Among the many good things in Steven Pinker's new book, The Better Angels of Our Nature: Why Violence Has Declined, is his dispassionate, fact-based analysis of terrorism around the world.
The book thoroughly analyzes historical data on all categories of violence, from homicide to genocide, and terrorism stands out from all the rest. As Pinker puts it, "Terrorism is a peculiar category of violence, because it has a cockeyed ratio of fear to harm." It may be true that you're far more likely to be struck dead by lightning than killed by a terrorist, but we haven't created a vast new "Department of Lightning Security" to cope with the risk.
The situation looks even more nonsensical if you look at the actual history of terrorist movements…
First off, on the global scale of untimely death, terrorism is barely a blip; for the most part it's lost in the statistical noise.
Pinker points out that "The number of deaths from terrorist attacks is so small that even minor measures to avoid them can increase the risk of dying." It was estimated that in the year after the 9/11 attacks, 1,500 Americans died in car accidents because fear of dying in a hijacked plane caused them to drive instead of the much-safer flying.
For perspective, here are some real risks (and their annual U.S. death tolls): auto accidents (40,000), falls (20,000), homicides (18,000), drowning (3,000, including 300 in bathtubs), other accidents (17,000).
Sadly, it's been shown that humans generally suck at assessing risks. Because an event like the fall of the twin towers was horrific and memorable, it's judged to be more threatening than a "mundane" car wreck or fall from a ladder. But just because as individuals we act irrationally, that doesn't mean our government should. John Kerry was exactly right when he said in the 2004 campaign that we should treat terrorism as basically a nuisance, and address it as a law enforcement problem. Of course, that didn't stop Dick Cheney from calling him "unfit to lead."
Now, 10 years after 9/11, I wonder what it would take to look at the actual data, look at all the follow-on attacks that were predicted but didn't happen, and begin to formulate a sane policy. Unfortunately, in the meantime we've created this giant security industry that grinds on, and surely knows how to lobby for ever-greater funding.
Pinker offers some other facts about terrorism, none of them good if you're a terrorist. Again, looking at real data, it's obvious that terrorists almost never achieve their strategic aims, and eventually are killed, captured, die off, or move on to some other kind of activism.
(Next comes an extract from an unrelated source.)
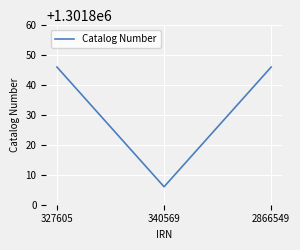

How many values are below 1301846?

1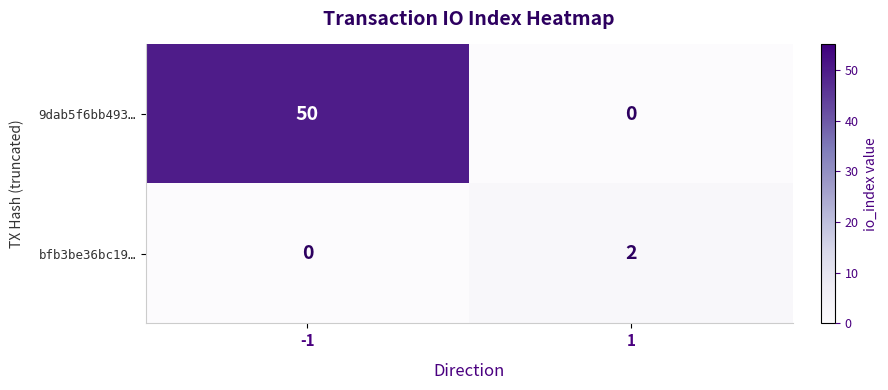

Rank the series by their average value, from lowest to highest.

bfb3be36bc19…, 9dab5f6bb493…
Sometimes, frustrated by their lack of progress, they start attacking higher-profile targets, which generally backfires and turns them into even greater pariahs than they already were (just as the Oklahoma City bombing took the stuffing out of the right-wing antigovernment militia movement).
So, America: relax, take a deep breath, look at the facts, and develop a rational response to the (mostly non-)threat of terrorism. Hint: Bush's "War on Terror" wasn't the right approach.